The CPI inflation trajectory has by far stuck to the central bank's path. From 5.5% in January-February this year, CPI inflation eased to 4.8% in March.

A modest rise in commonly-used vegetable prices and increase in retail fuel prices is likely to lift April's CPI to 5.2%, the global brokerage said, adding that the May-June readings are likely to hover below 5%, excluding one-off influences.

Rainfall strength and impact on food supplies will be a key influence on the September quarter trends.

"In the absence of supply shocks, inflation is unlikely to pose a threat to the central bank's targets. This should pave the way for the central bank to lower the benchmark rates by another 25 bps in the third quarter, before entering a pause mode," DBS said.

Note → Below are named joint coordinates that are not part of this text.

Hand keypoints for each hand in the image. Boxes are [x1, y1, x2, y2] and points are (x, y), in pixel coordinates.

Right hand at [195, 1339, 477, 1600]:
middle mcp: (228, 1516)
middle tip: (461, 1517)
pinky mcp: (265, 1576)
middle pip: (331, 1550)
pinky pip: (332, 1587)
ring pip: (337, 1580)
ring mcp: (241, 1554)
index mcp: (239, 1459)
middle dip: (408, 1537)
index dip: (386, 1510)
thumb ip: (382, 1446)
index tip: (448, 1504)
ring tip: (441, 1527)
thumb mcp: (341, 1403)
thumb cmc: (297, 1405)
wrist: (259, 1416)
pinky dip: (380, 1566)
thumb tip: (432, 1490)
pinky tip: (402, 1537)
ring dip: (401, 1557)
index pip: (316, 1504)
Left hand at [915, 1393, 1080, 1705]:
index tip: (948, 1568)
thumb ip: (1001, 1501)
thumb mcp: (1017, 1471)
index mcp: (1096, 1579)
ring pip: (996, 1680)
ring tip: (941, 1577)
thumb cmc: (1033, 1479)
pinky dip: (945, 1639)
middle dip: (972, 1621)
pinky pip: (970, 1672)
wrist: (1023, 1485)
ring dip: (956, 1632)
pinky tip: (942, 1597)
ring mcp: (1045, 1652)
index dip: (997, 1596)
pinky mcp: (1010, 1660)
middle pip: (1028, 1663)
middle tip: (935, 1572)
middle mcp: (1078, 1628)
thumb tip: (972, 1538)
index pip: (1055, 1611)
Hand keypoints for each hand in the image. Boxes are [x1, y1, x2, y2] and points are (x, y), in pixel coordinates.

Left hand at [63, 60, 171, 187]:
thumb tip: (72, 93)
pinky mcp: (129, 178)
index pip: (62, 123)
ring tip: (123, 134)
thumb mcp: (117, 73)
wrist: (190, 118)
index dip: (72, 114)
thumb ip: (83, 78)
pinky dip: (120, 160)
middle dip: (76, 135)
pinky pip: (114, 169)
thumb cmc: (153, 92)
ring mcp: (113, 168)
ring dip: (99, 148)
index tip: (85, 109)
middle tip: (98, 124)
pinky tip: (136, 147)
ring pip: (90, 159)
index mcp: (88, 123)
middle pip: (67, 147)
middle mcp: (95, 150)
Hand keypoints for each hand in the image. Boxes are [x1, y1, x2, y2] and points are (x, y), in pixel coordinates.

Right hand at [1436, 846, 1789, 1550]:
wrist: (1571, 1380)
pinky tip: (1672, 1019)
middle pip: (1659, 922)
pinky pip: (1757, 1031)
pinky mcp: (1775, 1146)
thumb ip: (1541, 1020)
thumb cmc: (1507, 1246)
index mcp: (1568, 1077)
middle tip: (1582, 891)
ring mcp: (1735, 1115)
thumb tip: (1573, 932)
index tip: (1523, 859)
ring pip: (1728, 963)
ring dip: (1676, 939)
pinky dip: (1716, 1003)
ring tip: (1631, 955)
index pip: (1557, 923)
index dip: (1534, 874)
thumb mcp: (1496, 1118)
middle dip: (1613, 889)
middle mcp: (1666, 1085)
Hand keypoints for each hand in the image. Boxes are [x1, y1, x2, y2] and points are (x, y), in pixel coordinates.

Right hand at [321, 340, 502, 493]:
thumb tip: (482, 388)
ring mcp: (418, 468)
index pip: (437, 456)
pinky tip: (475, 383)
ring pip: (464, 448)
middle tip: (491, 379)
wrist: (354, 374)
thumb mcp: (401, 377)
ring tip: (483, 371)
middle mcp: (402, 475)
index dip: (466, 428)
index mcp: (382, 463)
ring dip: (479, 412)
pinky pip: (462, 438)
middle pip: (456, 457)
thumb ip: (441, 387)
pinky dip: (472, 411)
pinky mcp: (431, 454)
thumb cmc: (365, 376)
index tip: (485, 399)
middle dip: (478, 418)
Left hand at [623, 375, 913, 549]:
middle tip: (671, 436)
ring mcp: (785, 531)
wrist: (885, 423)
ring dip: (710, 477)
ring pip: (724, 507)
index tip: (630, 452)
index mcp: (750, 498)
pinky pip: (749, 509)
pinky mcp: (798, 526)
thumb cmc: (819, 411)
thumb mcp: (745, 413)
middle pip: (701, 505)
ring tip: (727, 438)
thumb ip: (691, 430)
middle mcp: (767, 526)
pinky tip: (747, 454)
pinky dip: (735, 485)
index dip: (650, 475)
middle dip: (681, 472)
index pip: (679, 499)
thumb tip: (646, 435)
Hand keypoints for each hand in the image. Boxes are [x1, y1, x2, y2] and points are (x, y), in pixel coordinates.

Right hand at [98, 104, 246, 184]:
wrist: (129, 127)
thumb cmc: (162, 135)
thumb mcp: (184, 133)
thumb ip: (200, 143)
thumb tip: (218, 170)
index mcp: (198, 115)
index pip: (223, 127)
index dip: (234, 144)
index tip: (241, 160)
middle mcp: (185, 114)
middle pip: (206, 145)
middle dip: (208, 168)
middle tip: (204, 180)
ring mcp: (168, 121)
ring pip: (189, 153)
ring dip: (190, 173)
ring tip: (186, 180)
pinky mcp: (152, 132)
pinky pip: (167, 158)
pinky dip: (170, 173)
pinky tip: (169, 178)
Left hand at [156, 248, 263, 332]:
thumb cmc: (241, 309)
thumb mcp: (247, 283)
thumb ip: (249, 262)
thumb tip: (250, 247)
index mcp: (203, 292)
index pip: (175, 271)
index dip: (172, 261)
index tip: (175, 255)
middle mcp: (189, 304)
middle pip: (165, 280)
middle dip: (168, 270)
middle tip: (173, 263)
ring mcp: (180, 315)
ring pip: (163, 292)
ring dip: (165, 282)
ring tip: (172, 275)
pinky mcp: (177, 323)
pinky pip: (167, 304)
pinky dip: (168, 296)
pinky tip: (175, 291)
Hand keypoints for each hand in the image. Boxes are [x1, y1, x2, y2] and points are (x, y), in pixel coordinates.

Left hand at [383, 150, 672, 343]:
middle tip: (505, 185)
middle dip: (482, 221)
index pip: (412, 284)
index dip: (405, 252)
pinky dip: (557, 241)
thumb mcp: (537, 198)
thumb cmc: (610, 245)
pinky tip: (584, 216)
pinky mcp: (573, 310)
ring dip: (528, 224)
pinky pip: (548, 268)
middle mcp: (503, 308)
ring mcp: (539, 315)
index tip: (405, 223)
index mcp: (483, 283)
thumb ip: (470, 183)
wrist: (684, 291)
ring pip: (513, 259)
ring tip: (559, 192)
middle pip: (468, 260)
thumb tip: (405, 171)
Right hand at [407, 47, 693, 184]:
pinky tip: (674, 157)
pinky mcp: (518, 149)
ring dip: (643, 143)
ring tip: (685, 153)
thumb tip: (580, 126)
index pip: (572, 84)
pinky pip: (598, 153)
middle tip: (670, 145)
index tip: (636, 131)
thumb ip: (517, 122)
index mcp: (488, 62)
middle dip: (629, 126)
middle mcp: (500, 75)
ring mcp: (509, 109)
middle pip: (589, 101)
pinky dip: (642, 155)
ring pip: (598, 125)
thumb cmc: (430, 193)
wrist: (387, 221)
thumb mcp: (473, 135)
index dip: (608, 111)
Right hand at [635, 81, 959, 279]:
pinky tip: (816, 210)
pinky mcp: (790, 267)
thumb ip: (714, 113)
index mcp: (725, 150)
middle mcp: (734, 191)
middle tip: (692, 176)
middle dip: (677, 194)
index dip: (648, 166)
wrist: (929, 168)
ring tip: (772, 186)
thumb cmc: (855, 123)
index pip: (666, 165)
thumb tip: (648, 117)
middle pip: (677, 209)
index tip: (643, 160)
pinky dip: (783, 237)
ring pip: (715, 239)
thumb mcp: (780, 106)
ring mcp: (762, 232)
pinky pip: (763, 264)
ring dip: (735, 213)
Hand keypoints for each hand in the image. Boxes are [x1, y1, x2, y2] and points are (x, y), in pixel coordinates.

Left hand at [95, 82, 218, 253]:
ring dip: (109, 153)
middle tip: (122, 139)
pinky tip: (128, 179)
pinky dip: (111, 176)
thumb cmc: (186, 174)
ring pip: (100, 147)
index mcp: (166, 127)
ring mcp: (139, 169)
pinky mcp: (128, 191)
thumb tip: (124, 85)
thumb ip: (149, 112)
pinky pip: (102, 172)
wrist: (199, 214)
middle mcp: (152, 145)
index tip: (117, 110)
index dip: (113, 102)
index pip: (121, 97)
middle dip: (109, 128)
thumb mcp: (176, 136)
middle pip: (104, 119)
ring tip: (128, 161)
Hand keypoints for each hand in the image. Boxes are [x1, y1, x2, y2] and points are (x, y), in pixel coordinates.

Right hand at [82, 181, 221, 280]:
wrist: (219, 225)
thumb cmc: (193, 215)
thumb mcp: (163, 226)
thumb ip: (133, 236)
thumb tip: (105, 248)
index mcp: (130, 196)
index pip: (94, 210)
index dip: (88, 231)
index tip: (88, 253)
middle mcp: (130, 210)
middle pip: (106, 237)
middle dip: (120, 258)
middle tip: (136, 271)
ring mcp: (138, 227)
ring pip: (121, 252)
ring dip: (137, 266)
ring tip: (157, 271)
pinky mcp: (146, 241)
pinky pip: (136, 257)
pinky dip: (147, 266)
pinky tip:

Moreover, the 7th Pay Commission disbursal is also expected to stroke inflation expectations.

"The increase in the housing rent allowance solely will lead to a mechanical rise in the headline inflation when implemented. Rate cut expectations will get derailed if any of these factors distort inflation readings by a significant measure over this quarter and the next," the report said.

Last month RBI reduced its policy rate by 0.25% to 6.5% -- its lowest level in more than five years. While this was the first rate cut after a gap of six months, RBI has lowered its rate by 1.5% cumulatively since January 2015. However, the industry still wants further rate cuts from RBI to boost investment.